BioWorld International Correspondent
LONDON Astex Technology Ltd. signed a collaboration with Aventis Pharmaceuticals AG to elucidate how P450 enzymes involved in drug metabolism complex with Aventis’ compounds.
This is Astex’s second deal with big pharma to use its proprietary X-ray crystallography techniques to assess how P450 enzymes interact with drug compounds. At the same time the company, based in Cambridge, said it has received the first milestone from its other P450 partner, AstraZeneca AB. The payment relates to Astex solving the first 3-dimensional crystal structure of a P450 enzyme at the end of 2001.
No financial details of the deal with Aventis were disclosed.
Timothy Haines, Astex’s CEO, said the progress the company has made in solving P450 crystal structures endorses its abilities in structure-based drug discovery. “Determination of the structures of additional human P450s is under way, and will continue to provide invaluable information for the rational design of drugs with reduced metabolic and toxicity problems.”
P450s, the most significant group of drug-metabolizing enzymes in humans, are the cause of adverse reactions to many marketed drugs, and many compounds fail in development because of the way they interact with P450. Certain drugs also may be ineffective or even harmful as a result of patient-specific variations in P450s.
These proteins are among the most difficult types of structures to solve, as they are large and complex, and partly embedded within lipid membranes. Once released from the membranes, they are unstable.
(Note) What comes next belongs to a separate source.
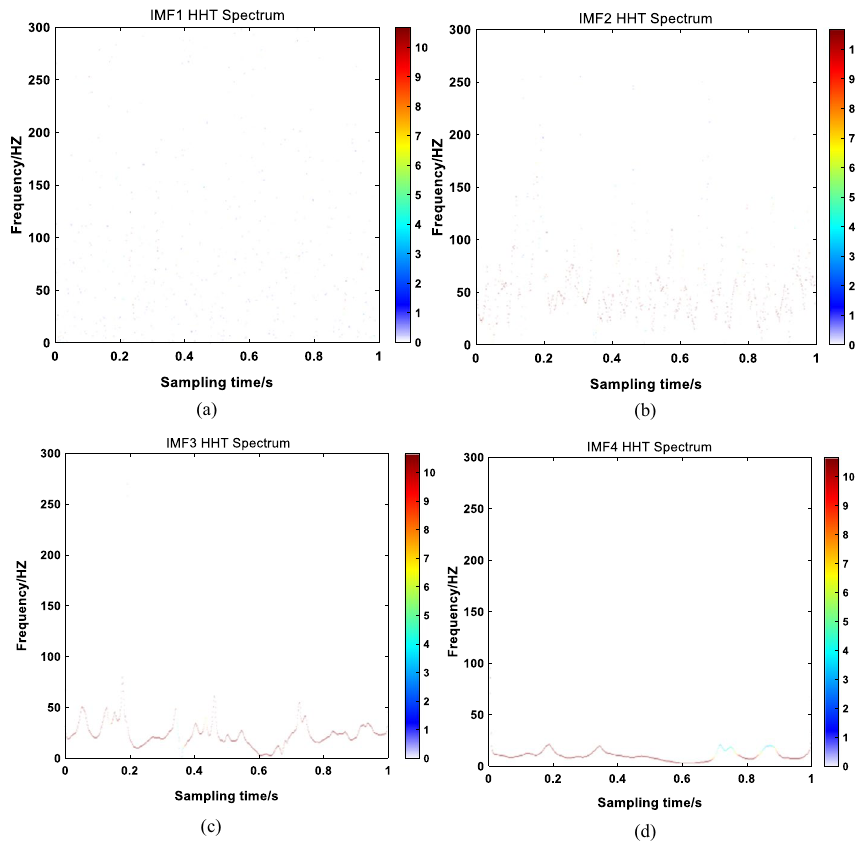
Fig. 17 IMF1–IMF4 HHT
Astex has developed proprietary high-throughput X-ray crystallography technologies. They industrialize the process for producing proteins and crystallizing them, going from crystals to structure automatically, rather than depending on experts to interpret the crystal structure.
As it solves each P450 structure, its pharmaceutical partners will be able to assess how the compounds complex with these enzymes, and modify them accordingly. Astex expects to sign multiple deals on assessing how P450 structures bind to any given compound.
Astex was founded in 1999, and to date has raised £29 million (US$41.7 million) in venture capital.